Right to privacy versus privacy subsumed under other rights (e.g. property and liberty)
In 1890, Warren and Brandeis wrote an Harvard Law Review article arguing for a right to privacy that should be protected by the U.S. government. They argue that privacy is a new class of rights that cannot be properly protected by existing law. Partially because the point about ownership of data (above) has never been fully resolved. Since then, various lawyers have argued both for and against a distinct right to privacy. This is a little harder to apply to current events but does suggest long-term implications for privacy as the approach to one or the other principle gets refined over time. I talk about this a little in my paper on organizations requesting social media passwords from job candidates. That case was interesting because there are four groups of people to consider and the rights of each – the hiring organization, the job candidate, the social media platform, and the friends of the job candidate.
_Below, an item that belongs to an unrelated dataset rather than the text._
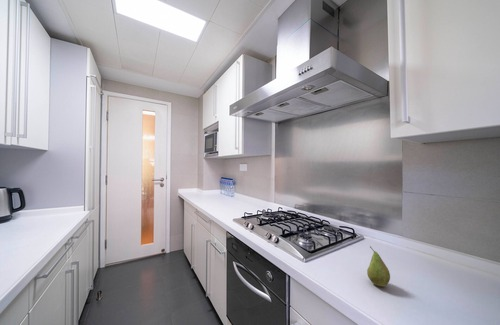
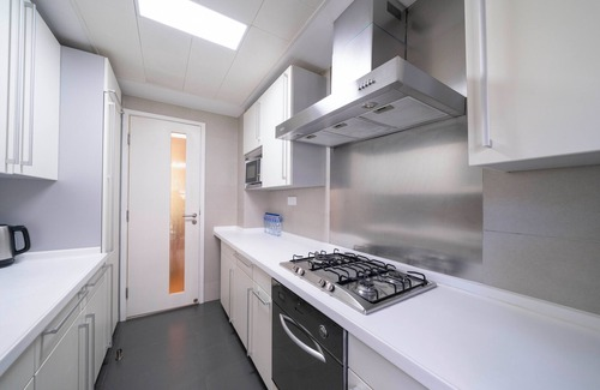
- fruit [366,245,391,287]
Personal information security versus Public physical security
The San Bernardino Apple vs. FBI case highlights the complexity of this issue. The FBI argues that for them to perform their jobs of securing the public, they must be able to gain access to restricted areas in times of a criminal investigation. They have always been able to get warrants to enter locked buildings before. They should get access to locked phones as well. Apple on the other hand argued that information security is a different beast than physical security, that introducing a hole or backdoor into information systems destroys the notion of information security. To add to the complexity, I argue that forcing someone to write the code is the same as forced speech, a notion that’s opposite of our constitutional protections.
Implications for Privacy
Addressing these four issues has important implications for business and society. I don’t claim to have all the answers, but I believe finding the answers is necessary for better understanding and protecting privacy. I’m tempted to write a research article articulating each of these in more detail and exploring what implications for each of them might mean for our future.